Atul Dodiya’s passion for authenticity has been the undercurrent of his aesthetic. The grandmaster of contemporary Indian art calls his new show, ‘ Girlfriends : French, German, Italian, Egyptian, Santiniketan, Ghatkopar.’
Universal Female Form
“These are portraits of women – I believe the female form is universal, it mirrors emotion and is the best benchmark of human expression,” affirms Dodiya at the Vadehras.
“ I have been wanting to do this body of work since the past 10 years, I have created six bodies of works in multiple media and in many ways I go back to my fascination with the French, Italian, Flemish, Dutch and even the Indian master Tagore to create a set of female portraits that are diverse and overlap because they belong to varied historic and geographical zones, ” he elaborates.
Resonant and deeply evocative, the images are a proverbial flashback in time - Francis Picabia’s portraits, Albrecht Durer’s early 16th Century drawings of female figures, Piero della Francesca’s Arezzo Frescos of 'The Legend of the True Cross', Rabindranath Tagore’s 1930s watercolour portraits, Fayum mummy portraits from ancient Egypt, and an intervention with found drawings of an unknown artist from Ghatkopar, the abode of Dodiya’s studio.
![“Olga Hidden” a work by Atul Dodiya
“Olga Hidden” a work by Atul Dodiya](/theme/images/th-online/1x1_spacer.png)
“Olga Hidden” a work by Atul Dodiya
Ornate floral Candour
The Picabia and Tagorean tributes are the piece de resistance of the show – the viewer is confronted by abstract gleanings of striking women, the canvasses don an ornate floral candour, a hint of a head covered in a lace mantilla,or flowers falling, a face peering out of an arch, stoically observing the world as it passes her by. In a distinctly modernist fashion, reminiscent of the Masters, the paintings tell no story or anecdote; the protagonist is frozen, as if isolated in an interior dream.

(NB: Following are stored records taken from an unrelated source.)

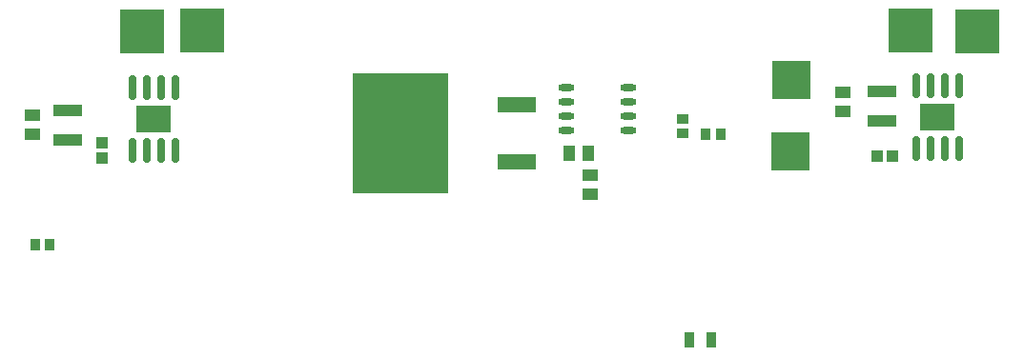
<source format=gbp>
G04*
G04 #@! TF.GenerationSoftware,Altium Limited,Altium Designer,22.5.1 (42)*
G04*
G04 Layer_Color=128*
%FSLAX44Y44*%
%MOMM*%
G71*
G04*
G04 #@! TF.SameCoordinates,8C462A5C-675D-4BC4-B2B0-4FF287324B2F*
G04*
G04*
G04 #@! TF.FilePolarity,Positive*
G04*
G01*
G75*
%ADD18R,1.4000X1.0000*%
%ADD19R,1.0000X0.9000*%
%ADD36R,3.5000X3.5000*%
G04:AMPARAMS|DCode=37|XSize=2.15mm|YSize=0.6mm|CornerRadius=0.15mm|HoleSize=0mm|Usage=FLASHONLY|Rotation=90.000|XOffset=0mm|YOffset=0mm|HoleType=Round|Shape=RoundedRectangle|*
%AMROUNDEDRECTD37*
21,1,2.1500,0.3000,0,0,90.0*
21,1,1.8500,0.6000,0,0,90.0*
1,1,0.3000,0.1500,0.9250*
1,1,0.3000,0.1500,-0.9250*
1,1,0.3000,-0.1500,-0.9250*
1,1,0.3000,-0.1500,0.9250*
%
%ADD37ROUNDEDRECTD37*%
%ADD38R,3.1000X2.4000*%
%ADD39R,1.1000X1.0000*%
%ADD40R,0.9000X1.0000*%
%ADD41R,4.0000X4.0000*%
%ADD42R,2.6000X1.1000*%
%ADD43R,1.0000X1.1000*%
%ADD44R,0.9500X1.4500*%
%ADD45R,1.0000X1.4000*%
%ADD46O,1.4500X0.6000*%
%ADD47R,3.5000X1.4500*%
%ADD48R,8.5000X10.6500*%
D18*
X1182370Y681990D02*
D03*
Y698990D02*
D03*
X462200Y662060D02*
D03*
Y679060D02*
D03*
X957660Y625720D02*
D03*
Y608720D02*
D03*
D19*
X1040130Y675940D02*
D03*
Y662940D02*
D03*
D36*
X1135380Y646430D02*
D03*
X1136650Y709930D02*
D03*
D37*
X1247140Y648970D02*
D03*
X1259840D02*
D03*
X1285240D02*
D03*
X1272540D02*
D03*
X1285240Y705470D02*
D03*
X1272490D02*
D03*
X1259740D02*
D03*
X1247140D02*
D03*
X551380Y703890D02*
D03*
X563980D02*
D03*
X576730D02*
D03*
X589480D02*
D03*
X576780Y647390D02*
D03*
X589480D02*
D03*
X564080D02*
D03*
X551380D02*
D03*
D38*
X1265990Y677220D02*
D03*
X570230Y675640D02*
D03*
D39*
X1225700Y642620D02*
D03*
X1212700D02*
D03*
D40*
X464820Y563880D02*
D03*
X477820D02*
D03*
X1073450Y661670D02*
D03*
X1060450D02*
D03*
D41*
X1242060Y754380D02*
D03*
X1301750Y753110D02*
D03*
X613410Y754380D02*
D03*
X560070Y753110D02*
D03*
D42*
X1216660Y700570D02*
D03*
Y673570D02*
D03*
X494030Y683590D02*
D03*
Y656590D02*
D03*
D43*
X524510Y654200D02*
D03*
Y641200D02*
D03*
D44*
X1045530Y478790D02*
D03*
X1065530D02*
D03*
D45*
X955920Y645080D02*
D03*
X938920D02*
D03*
D46*
X991180Y703389D02*
D03*
Y677989D02*
D03*
Y665288D02*
D03*
X936680Y703389D02*
D03*
Y690688D02*
D03*
Y677989D02*
D03*
Y665288D02*
D03*
X991180Y690688D02*
D03*
D47*
X892040Y688340D02*
D03*
Y637540D02*
D03*
D48*
X789040Y662940D02*
D03*
M02*

</source>
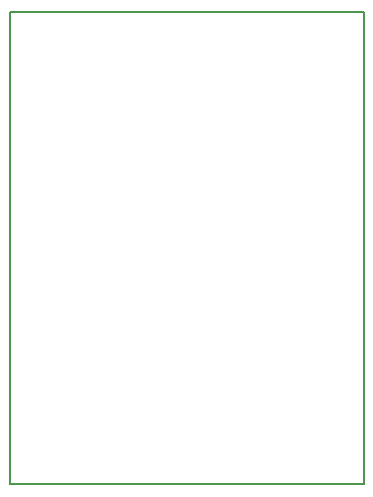
<source format=gbr>
G04*
G04 #@! TF.GenerationSoftware,Altium Limited,Altium Designer,22.4.2 (48)*
G04*
G04 Layer_Color=16711935*
%FSLAX44Y44*%
%MOMM*%
G71*
G04*
G04 #@! TF.SameCoordinates,805B4EF3-34EF-46CF-B3EC-FB7C4EB053B5*
G04*
G04*
G04 #@! TF.FilePolarity,Positive*
G04*
G01*
G75*
%ADD11C,0.1270*%
D11*
X0Y400000D02*
X300000D01*
X0Y0D02*
X300000D01*
Y400000D01*
X0Y0D02*
Y400000D01*
M02*

</source>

These works reveal Dodiya’s complete artistic freedom, he has no hesitation in utilising popular yet dated imagery, in opposition to the aesthetics of the avant-garde. But Atul engages a new challenge: he presents an academic provocation by returning to formal academicism. The many portraits reinforce Dodiya’s personal attachment to the subject of women, while maintaining the individual stance with which he approaches his art
The paper works are a suite of subtle visages – contrasting the aged matt look of a church fresco by Piero della Francesca with the use of market-bought synthetic laminate. The translation of time and the weaving in of abstract domains is something Dodiya has worked upon for years. The central focus of luminosity and the pastel plane that surrounds the portrait is a study of subjective silhouettes. In the next room, the series of American Hollywood faces have a dreamy air of romance about them. While perfection of expression and features entice, it is the thick black tear drop that catches your gaze. “These could be tear drops, they could also be the drop of ink that falls and takes on its own path in gravity,” adds Dodiya.
![Atul Dodiya’s “Egyptian”
Atul Dodiya’s “Egyptian”](/theme/images/th-online/1x1_spacer.png)
Atul Dodiya’s “Egyptian”
Wife Anju as muse
Dodiya’s employment of traditional figural language creates a matrix of multiple instincts – it is as if he quotes all the Masters and gives us a vivid reflection through histories and mythologies. A single room at the Vadehras filled with portraits of his lovely wife Anju Dodiya is a personal yet deeply emotive dedication of the Egyptian Fayum tradition.
“I used Anju as my model for the Egyptian series. In this series, one is looking at a portrait that talks to us not just of the mummy but of the past, ” says Dodiya. “ Anju’s experience of living with vitiligo brought forth different imageries – sometimes it was if there were “floating clouds on her body”. I felt these were petal-like, the abstract shapes would move and transform over time.”
Dodiya addresses art practices and discourses through methods in the portraits. In many ways the show serves as a mapping of the past – it echoes the fact that art history can shape and inspire us. Francis Picabia was not just a Dada pioneer he also greatly influenced the works of Picasso. It has also been established that many of Picabia's portraits of Spanish women were, in fact, derived, and then modified, from paintings by Ingres. Picabia employed this method of seeking inspiration from culture in works to enter into a dialogue with canonical art of the past. Atul Dodiya’s Girlfriends addresses canonical art in a modernist mood and unveils fluent, tactile ability to unfold social milieu through the prism of the past.
(The show runs at Vadehra Art Gallery, D 53 Defence Colony till March 4,2017.)